June 16, 2021, | AtoZ Markets – Around 500 to 1500 AD, money is not yet in cash, but rather gold. Gold is heavy and a hassle to bring from place to place. People went to goldsmiths to store their money.
Goldsmiths are experts when it comes to gold. They can tell its purity and accurate weight. When people go to them for their gold’s safe-keeping, they will issue a receipt that indicates the value of the gold given. After some time, the people understood that the gold receipts themselves could stand for the same amount of gold. It was more convenient than bringing gold everywhere they went.
Goldsmiths realized that people eventually preferred carrying their receipts better in their daily transactions with the idea that they can always exchange these receipts for gold anytime. So, they now thought of issuing receipts to people who want to borrow money but in proportion to the actual amount of gold they have in store so that they won’t panic if ever a gold depositor came in and wanted to withdraw their gold. This idea of the medieval European goldsmiths became the pioneer of the modern-day banking system.
From the medieval European goldsmith’s system, gold now represents government-issued coins and bills. And since modern-day banking has immensely evolved, issuing money is now beyond just coins and bills as banks now offer checks and checking accounts in giving out loans.
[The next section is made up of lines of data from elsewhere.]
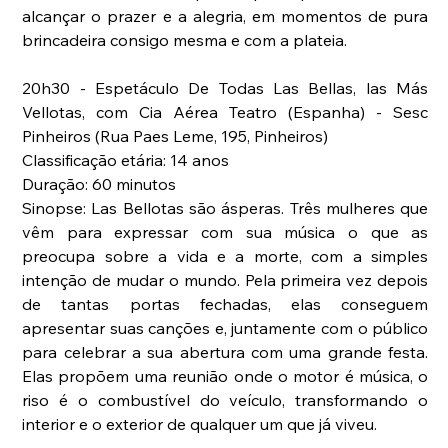
alcançar o prazer e a alegria, em momentos de pura 
brincadeira consigo mesma e com a plateia.
20h30 - Espetáculo De Todas Las Bellas, las Más 
Vellotas, com Cia Aérea Teatro (Espanha) - Sesc 
Pinheiros (Rua Paes Leme, 195, Pinheiros)
Classificação etária: 14 anos
Duração: 60 minutos
Sinopse: Las Bellotas são ásperas. Três mulheres que 
vêm para expressar com sua música o que as 
preocupa sobre a vida e a morte, com a simples 
intenção de mudar o mundo. Pela primeira vez depois 
de tantas portas fechadas, elas conseguem 
apresentar suas canções e, juntamente com o público 
para celebrar a sua abertura com uma grande festa. 
Elas propõem uma reunião onde o motor é música, o 
riso é o combustível do veículo, transformando o 
interior e o exterior de qualquer um que já viveu.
For example, Mr. A deposits $1,000 in Bank A. Assuming the required reserve is 10%, Bank A will keep $100. Bank A maximizes the $900 to Ms. B, a loan applicant, by giving her a checking account with a $900 credit. Now, Ms. B writes a $900 check to a baking supplier where she shopped for her baking needs to jumpstart her baking business. The baking supplier will now deposit the money to Bank B, where she has an account. Bank B will now keep $90 because of the 10% required reserve law and make loans out of the $810. This cycle will continue until the initial $1,000 finishes.
Given these facts, we can say that bank reserves say a lot about the economy’s overall status.
Required reserves vs. excess reserves
Bank reserves are the cash on hand the bank keeps. Daily, there will be many individuals who will go into the bank to deposit money. The bank does not store all of it but instead uses it to make loans for borrowers. This act is to make more profit since loans come with interest. However, they must balance giving out loans since some depositors may withdraw money and be ready for these instances.
There is a requirement for banks to keep a specific amount or percentage of bank reserves called required reserves. For example, a country’s required reserve is 20 percent. If the total amount of deposits is $1,000,000, then the bank can only give out $800,000 for loans and keep $200,000 in their vaults or their central banks for depositors who may wish to withdraw.
An excess reserve is an amount beyond the required reserve that the banks keep. The bank can make this amount into loans for borrowers.